* _To-do item A_:
Where were the services for Marilyn Monroe held, according to the passage on her funeral?
* _To-do item B_:
Extend the passage on Marilyn Monroe's funeral, picking up right after its final sentence.

* _Text for analysis_:
+--

— Theodore J. Curphey Los Angeles Coroner’s Office August 1962
Obviously, the repercussions of Marilyn Monroe’s death on many of the principal players in her life would be profound. She was much loved by those in her close-knit circle. Unfortunately, her half sister, Berniece Miracle, received the news of Marilyn’s death many hours after most people in the country already knew about it. She had been on a vacation, driving for hours with a broken radio. When she finally returned home and was called, she immediately flew to Los Angeles. Though overwhelmed by grief, she still managed to plan the funeral with her ex-brother-in-law, Joe DiMaggio.
As is by now well known, it was DiMaggio’s decision to prohibit just about everyone in Marilyn’s life from attending the services that took place on August 8, 1962, at the Westwood Village Mortuary Chapel. He felt strongly that the Kennedys and Frank Sinatra had let Marilyn down and, in some way, even contributed to her death. Therefore, he lashed out by excluding them from the services—as well as most of Marilyn’s other friends in show business. During this time of grief, DiMaggio wasn’t even sure what to make of Marilyn’s publicist and friend Pat Newcomb, because he knew she had known the Kennedys before Marilyn, and still had a relationship with the family. According to Gary Springer, DiMaggio asked his father, John Springer, to handle the bulk of public relations for Marilyn’s funeral.

+--

* _Given information_:
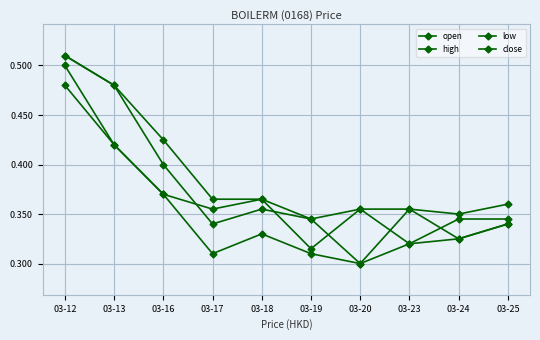

What is the difference between the low values at 03-23 and 03-13?

0.1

+--

* _Output A_:
At the Westwood Village Mortuary Chapel.

* _Output B_:
Some of the choice few who were allowed to attend the services for Marilyn Monroe were Pat Newcomb, Berniece Miracle, Inez Melson, Milton Rudin, Ralph Roberts, Allan “Whitey” Snyder, Sydney Guilaroff, Joe DiMaggio Jr., Dr. Ralph Greenson, and his family. In all, there were just twenty-six names on the approved guest list. Lee Strasberg read the eulogy, describing Marilyn’s “luminous quality—a combination of wistfulness, radiance, yearning—that set her apart and made everyone wish to be a part of it.”
Certainly, in the coldness of death, no one looks as they did in life, and especially not a woman who had been as vital as Marilyn Monroe. Still, she appeared at least serene in a simple green dress of nylon jersey, her blonde hair (a wig, actually) styled pretty much as it had been in the ill-fated Something’s Got to Give.
George Jacobs, Sinatra’s valet, says that Frank Sinatra was very upset over Marilyn’s death. Surprisingly, he even joined DiMaggio in the finger-pointing. “Mr. S. began to suspect Lawford and his brothers-in-law of possible foul play,” Jacobs recalled, “but since at that point, he would get suspicious of them for a rainstorm, I didn’t put much stock in it. Marilyn was one of Mr. S.’s favorite people. He loved how much she loved him. Without that love and admiration she constantly showered onto him, he was deeply wounded. The healing of that wound made him harder and colder than ever before.”
For her part, Pat Kennedy Lawford was obviously also devastated by Marilyn’s death. She and Peter showed up at the chapel in Westwood only to be turned away at the door. Even Eunice Murray, who wasn’t fond of most people in Marilyn’s circle, insisted to Berniece Miracle that Pat should be invited to the services. However, Berniece really didn’t have much input in that decision, it was all in Joe DiMaggio’s purview. This had to have been especially trying for Pat in that the last conversation she had with her friend had been an angry one. It was the one during which Marilyn said she feared Pat might be jealous of her friendship with Peter Lawford.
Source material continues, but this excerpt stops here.